A Phoenician ship on a Phoenician coin
One of the most interesting anecdotes in the Herodotus‘ Histories is the story about the circumnavigation of Africa by a group of Phoenician explorers (4.42). In Aubrey de Selincourt‘s translation:
Africa is washed on all sides by the sea except where it joins Asia, as was first demonstrated, so far as our knowledge goes, by the Egyptian king Necho, who … sent out a fleet manned by a Phoenician crew with orders to sail west about and return to Egypt and the Mediterranean by way of the Straits of Gibraltar. The Phoenicians sailed from the Arabian gulf into the southern ocean, and every autumn put in at some convenient spot on the African coast, sowed a patch of ground, and waited for next year’s harvest. Then, having got in their grain, they put to sea again, and after two full years rounded the Pillars of Heracles in the course of the third, and returned to Egypt. These men made a statement which I do not myself believe, though others may, to the effect that as they sailed on a westerly course round the southern end of Africa, they had the sun on their right – to northward of them. This is how Africa was first discovered by sea.
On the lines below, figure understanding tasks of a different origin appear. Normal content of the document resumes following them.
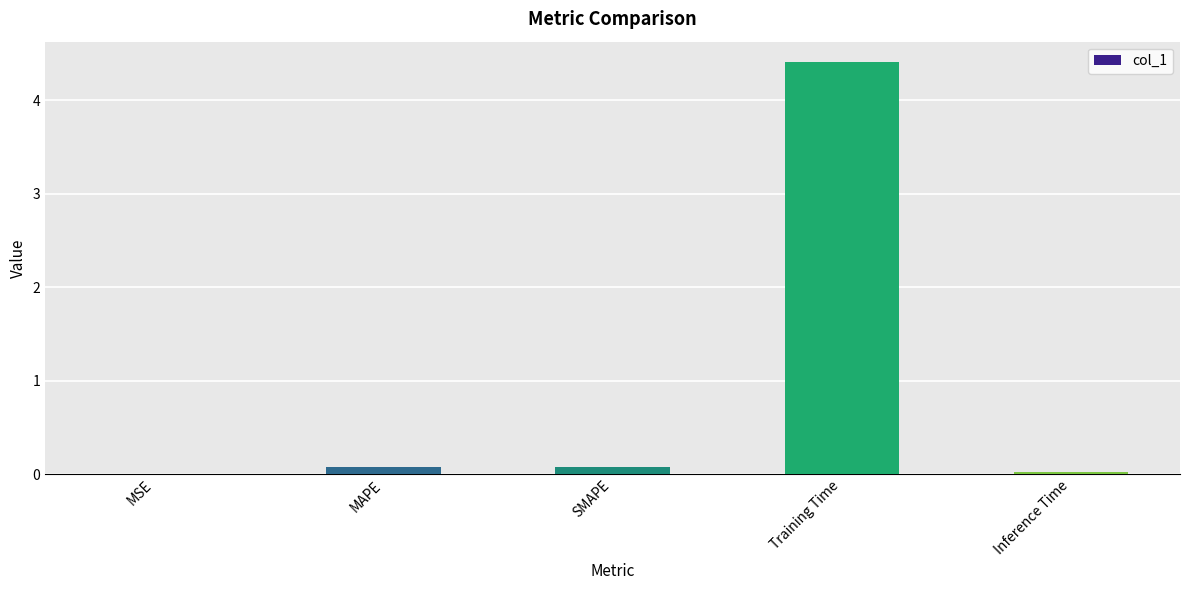

The value at SMAPE is 0.1. True or false?

True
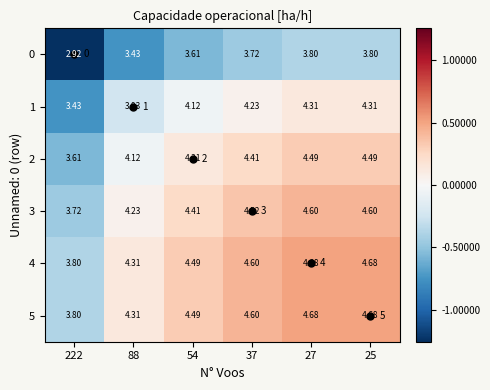

The value of 4 at 27 is 0.5. True or false?

True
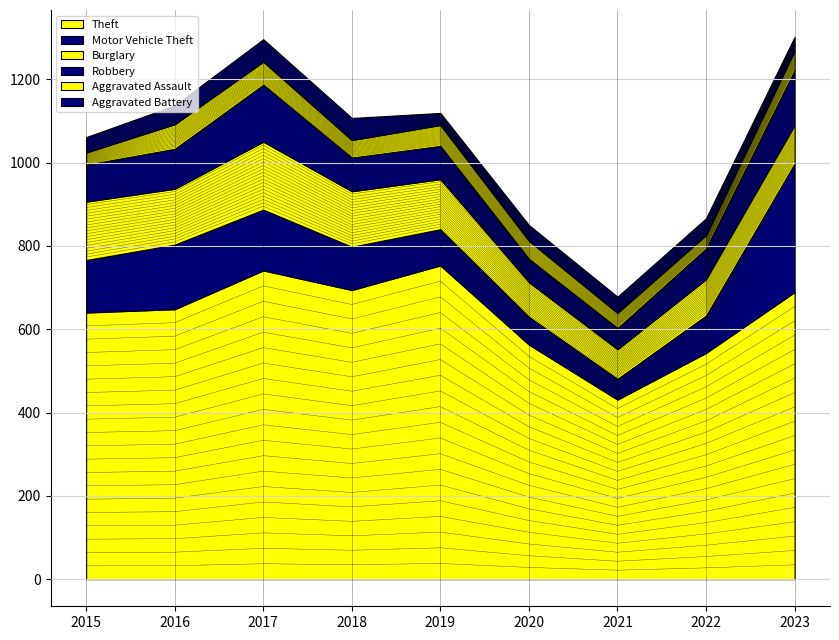

Rank the series at 2021 from lowest to highest value.

Aggravated Assault, Aggravated Battery, Motor Vehicle Theft, Robbery, Burglary, Theft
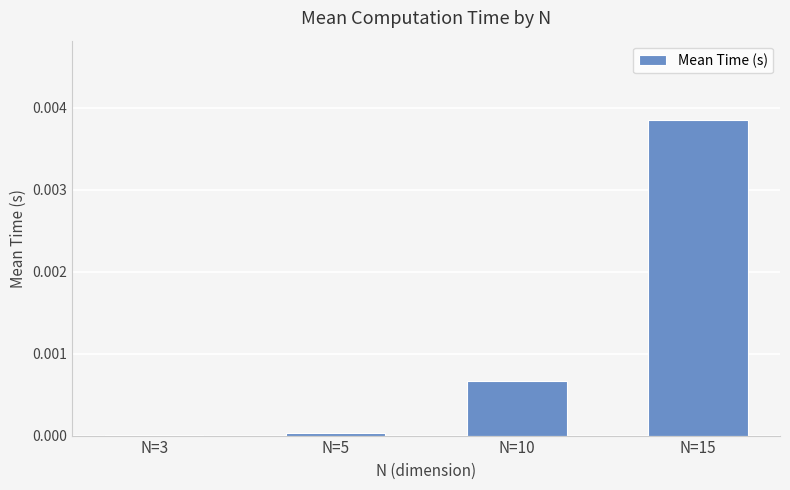

True or false: the data shows 0.0 at N=3.

True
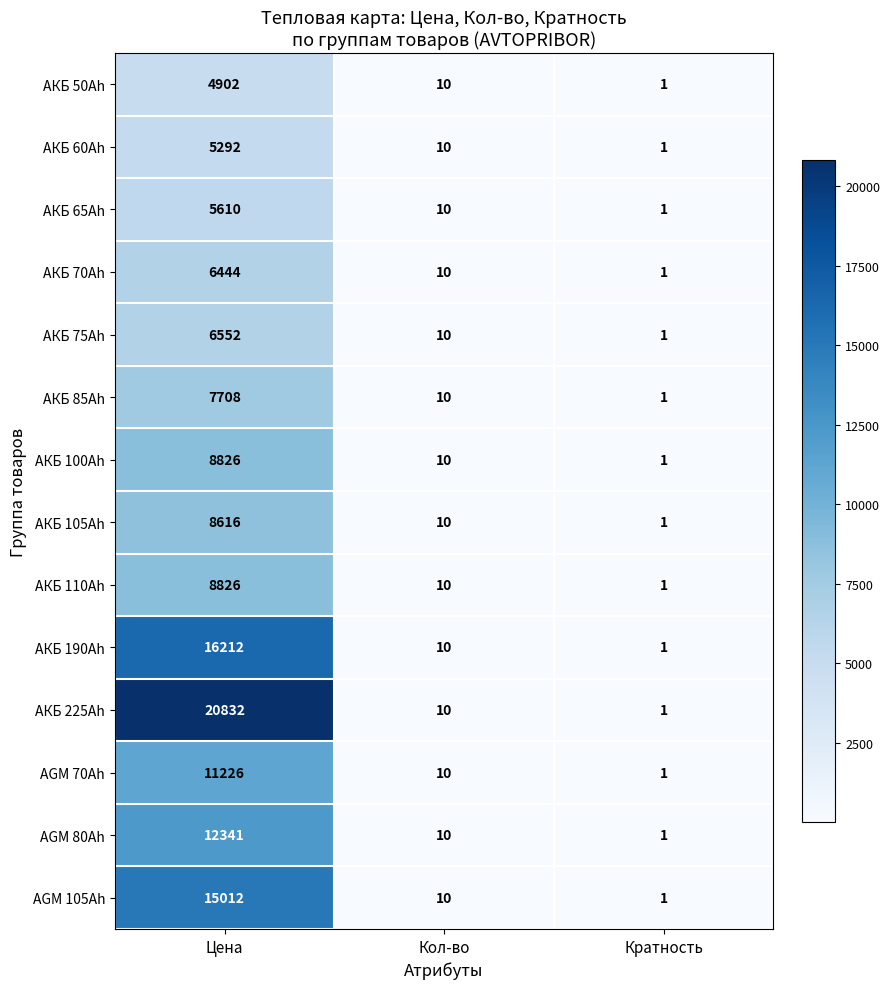

What is the sum of the АКБ 60Ah values at Цена and Кол-во?

5302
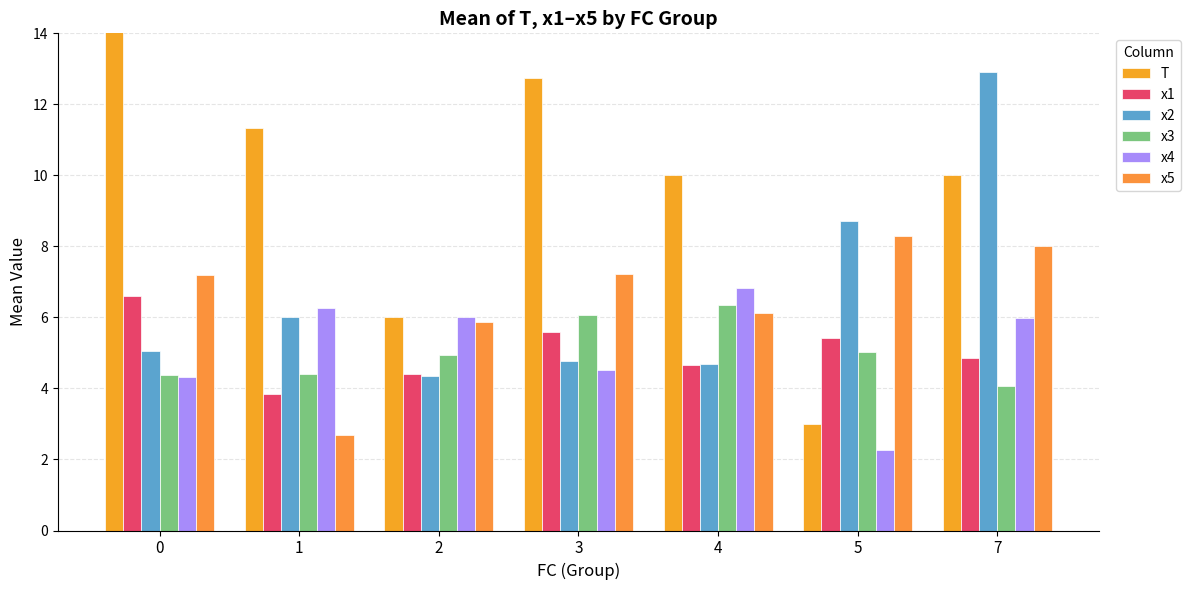

At which label does x1 reach its minimum?

1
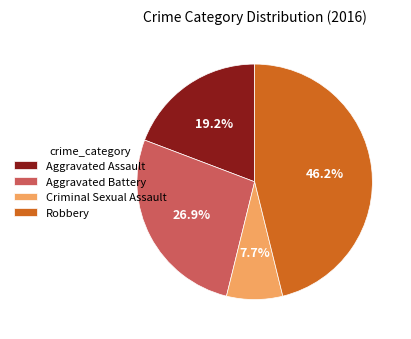

How many segments does this pie chart have?

4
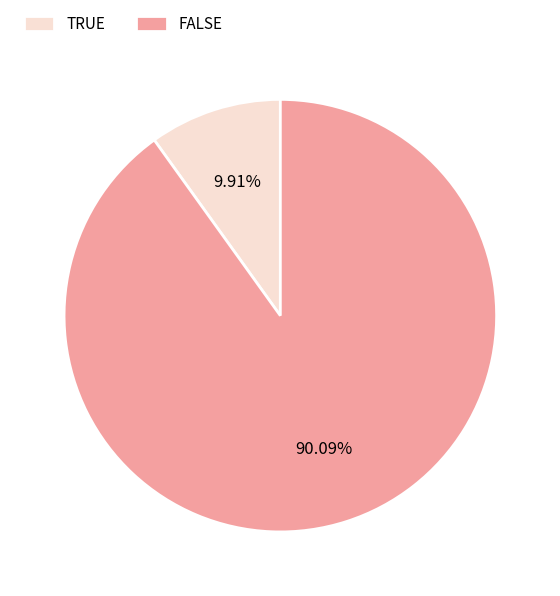

What percentage is NOT represented by TRUE?

90.1%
The last detail is of course the most interesting point: Herodotus’ argument that the story cannot be true, is the best proof that it really happened. In class, I often use this to explain Herodotus’ method: he tells the stories he heard, but he does not always believe it himself. He’s not a simple teller of tall stories, but is sometimes skeptical, and the reader must be extremely alert if he wants to learn – to decode – Herodotus’ own ideas. (Nearly all modern literature about the battle at Thermopylae is irrelevant, because almost all scholars have ignored that it is introduced with the highly significant gnomê, “in my opinion”: Herodotus does not claim that Leonidas’ presumed self-sacrifice is a fact.)
But to return to our Phoenician explorers, it is interesting to know that at this very moment, a group of mostly British sailors is trying to repeat the great voyage. You will find their website here and you can track them here. I must confess that I am a bit puzzled about their route, because they do not stay close to the shore, as the ancient Phoenicians must have done (explanation). I can understand that they wanted to evade the Somalian pirates, so it makes sense that they made a detour to a point even east of the Seychelles, but I am surprised that in the Atlantic, they visited Saint Helena. As a landlubber, I can only think of sea currents, but somehow, it strikes me as a bit inauthentic.
That being said, it is a good thing that archaeology can be presented as an adventure. The real adventure is, of course, intellectual, but our neo-Phoenicians make science accessible and comprehensible in a way that is better than imitating Indiana Jones, as Zahi Hawass does.